Nina Riggio, Special to The Colorado Sun

RFor years, April and Steve Carver would pass this riverside hamlet and admire the iconic Redstone Castle from afar. They had spent decades restoring the historic shine to the Hotel Denver in Glenwood Springs, but the castle seemed beyond their financial grasp.

“Then we watched it sell for $6 million and said nope, not in our reach,” Steve said. “Then we watched it sell for $4 million and said nope, still not there.

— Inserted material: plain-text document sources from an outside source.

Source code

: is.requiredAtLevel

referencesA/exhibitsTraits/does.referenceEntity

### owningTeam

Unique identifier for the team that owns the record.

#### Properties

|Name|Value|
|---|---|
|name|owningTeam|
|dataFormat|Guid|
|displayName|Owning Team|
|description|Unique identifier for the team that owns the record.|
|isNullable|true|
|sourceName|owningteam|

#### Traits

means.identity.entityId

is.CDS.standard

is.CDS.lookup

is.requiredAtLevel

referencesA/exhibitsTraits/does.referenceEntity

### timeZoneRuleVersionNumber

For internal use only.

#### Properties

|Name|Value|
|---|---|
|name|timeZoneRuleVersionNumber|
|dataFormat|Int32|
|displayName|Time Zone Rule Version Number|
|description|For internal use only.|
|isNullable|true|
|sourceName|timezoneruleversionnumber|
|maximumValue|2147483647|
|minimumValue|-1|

And then we got a card in the mail that they were having an auction with a minimum bid of $2 million.”

The couple — certified public accountants by trade and historians by passion — won the Redstone Castle at that October 2016 auction, spending a little more than $2 million for the stately manor, which was built by a coal baron between 1899 and 1902.

Tapping their 27 years of expertise amassed overhauling the Hotel Denver, the Carvers launched a sweeping renovation of Redstone Castle, spending well more than their purchase price to restore one of Colorado’s historic jewels.

Redstone Castle in Pitkin County, Colorado, has numerous historic preservation easements that cover the building, its grounds and the main floor rooms, including the dining room, which has Russian red velvet on its walls and gold leaf on its ceiling.
Nina Riggio, Special to The Colorado Sun

Ask anyone who has dug into a century-old home, and a vast majority will express moments of regret. It’s one of the stages of a lengthy restoration. But it was worse for the Carvers, who tackled a property that had as many as 10 previous owners who made occasional upgrades. And because the federal government imposed conservation easements for part of the property. And because local land-use code forbade events that could help reimburse the investment in renovations.